Art always brought the technical discussion back to why it matters and who should do what about it. He respected power but wasn’t a shrinking violet when it came to engaging it, whether that be with a highly-placed politician or the CEO of a large company. He was gentle, yet unflappable.

He was also a master at dispelling myths and misinformation. Chief among these was that the wise use of energy (rather than energy in and of itself) was what truly powered economic growth. Thus, as he relished saying, each dollar spent on more energy efficient light bulbs provided more benefit at a lower cost than a dollar spent on new power plants. He set a great example of those of us under his tutelage.

Art had an uncanny ability to look at a cloud of numbers and tease out the embedded meaning, and visualize it in a technically correct but also compelling way. His intellectual breadth was unparalleled, spanning physics, materials, modeling, and economics. As a mentor he emphasized the equal importance of being numerate and literate, and, above all else, cross-disciplinary. He was a non-pompous communicator and would not tolerate indulgent, long-winded prose. He stripped away jargon and did not shy away from making definitive statements. Taking a queue from Fermi, he emphasized the use of analogies to help policymakers and the general public grasp the scale or relevance of things that could easily otherwise cause anyone to glaze over. He was a master of this and I find myself routinely gravitating towards that same method of communication in my own work.

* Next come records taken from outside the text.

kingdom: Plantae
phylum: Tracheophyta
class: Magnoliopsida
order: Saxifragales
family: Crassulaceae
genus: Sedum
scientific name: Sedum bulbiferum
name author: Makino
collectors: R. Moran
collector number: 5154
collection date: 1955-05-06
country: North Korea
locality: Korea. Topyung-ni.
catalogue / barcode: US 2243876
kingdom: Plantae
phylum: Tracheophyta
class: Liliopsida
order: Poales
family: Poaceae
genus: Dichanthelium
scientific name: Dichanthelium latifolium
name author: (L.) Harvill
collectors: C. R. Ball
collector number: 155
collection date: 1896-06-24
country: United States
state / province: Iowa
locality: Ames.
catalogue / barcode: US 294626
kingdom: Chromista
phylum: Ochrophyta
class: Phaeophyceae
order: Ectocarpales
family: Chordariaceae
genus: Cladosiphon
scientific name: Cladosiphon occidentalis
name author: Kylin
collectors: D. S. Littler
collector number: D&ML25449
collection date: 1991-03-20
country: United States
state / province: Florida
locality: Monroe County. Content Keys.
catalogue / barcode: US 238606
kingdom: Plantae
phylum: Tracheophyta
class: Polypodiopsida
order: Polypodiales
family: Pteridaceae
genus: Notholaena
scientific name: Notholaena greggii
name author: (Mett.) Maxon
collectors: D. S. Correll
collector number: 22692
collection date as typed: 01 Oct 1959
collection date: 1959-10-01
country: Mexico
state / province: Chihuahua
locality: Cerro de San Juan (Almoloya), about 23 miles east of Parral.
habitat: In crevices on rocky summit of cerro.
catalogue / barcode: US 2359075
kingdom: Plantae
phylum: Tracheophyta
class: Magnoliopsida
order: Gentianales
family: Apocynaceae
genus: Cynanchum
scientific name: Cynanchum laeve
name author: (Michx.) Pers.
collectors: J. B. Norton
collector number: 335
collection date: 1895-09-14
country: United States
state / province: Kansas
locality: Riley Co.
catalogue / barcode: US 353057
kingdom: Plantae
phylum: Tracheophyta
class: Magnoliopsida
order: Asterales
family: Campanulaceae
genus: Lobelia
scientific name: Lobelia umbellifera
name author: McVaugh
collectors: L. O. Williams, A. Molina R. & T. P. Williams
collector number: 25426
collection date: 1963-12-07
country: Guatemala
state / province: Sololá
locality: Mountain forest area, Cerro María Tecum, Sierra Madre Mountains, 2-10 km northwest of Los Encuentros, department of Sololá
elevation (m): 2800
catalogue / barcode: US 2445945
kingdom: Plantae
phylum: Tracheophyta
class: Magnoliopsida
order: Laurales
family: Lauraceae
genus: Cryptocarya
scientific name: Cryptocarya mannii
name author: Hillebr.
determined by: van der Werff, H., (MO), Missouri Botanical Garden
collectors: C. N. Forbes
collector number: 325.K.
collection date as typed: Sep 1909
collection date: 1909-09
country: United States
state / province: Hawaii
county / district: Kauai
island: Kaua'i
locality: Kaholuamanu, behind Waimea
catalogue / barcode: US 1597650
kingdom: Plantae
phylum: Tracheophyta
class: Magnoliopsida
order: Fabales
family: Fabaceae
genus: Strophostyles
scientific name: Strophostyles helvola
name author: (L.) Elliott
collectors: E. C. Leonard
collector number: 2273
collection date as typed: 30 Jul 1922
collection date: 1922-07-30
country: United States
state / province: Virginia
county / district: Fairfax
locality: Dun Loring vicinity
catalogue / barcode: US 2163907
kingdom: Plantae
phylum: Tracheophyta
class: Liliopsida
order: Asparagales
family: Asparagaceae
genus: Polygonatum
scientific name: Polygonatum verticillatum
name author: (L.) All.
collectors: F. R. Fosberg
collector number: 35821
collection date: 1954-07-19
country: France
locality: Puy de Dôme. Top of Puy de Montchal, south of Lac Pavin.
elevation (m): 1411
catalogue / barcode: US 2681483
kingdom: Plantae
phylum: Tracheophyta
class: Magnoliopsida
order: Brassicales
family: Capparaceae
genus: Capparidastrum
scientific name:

Art was the antithesis of the stereotypical territorial academic. He routinely went out of his way to be inclusive and weave others into his vast professional networks, literally pulling cards out of his Rolodex and copying them for people. And he would readily share credit and authorship with young scientists he mentored.

His brilliance and benevolence did not go unnoticed. He received the National Medal of Technology and Innovation from then President Obama in 2013.

We worked on scores of projects together. Some of the most meaningful involved calculating and making the case for how much energy efficiency was saving economy-wide. Among other things, this fed into Congressional testimony demonstrating the high return on taxpayer investment in publicly funded energy efficiency R&D. Back in 1996 we collaborated on the then un-named field of "non-energy benefits", which has since blossomed into a large area of study. Later, my own branch of "NEBs" work was to look at how the world's largest industry -- insurance -- can benefit from improved energy efficiency and reduced greenhouse-gas emissions.

Art had a special place in his mind and heart for issues facing those at the bottom of the economic pyramid. When I began probing the idea of providing affordable solar-LED lighting for the 1.2 billion people on earth without electricity, Art immediately jumped in to bat around ideas and help secure the funding needed to move forward, in fact seeding the work with a prize he had recently won -- The Fermi Award.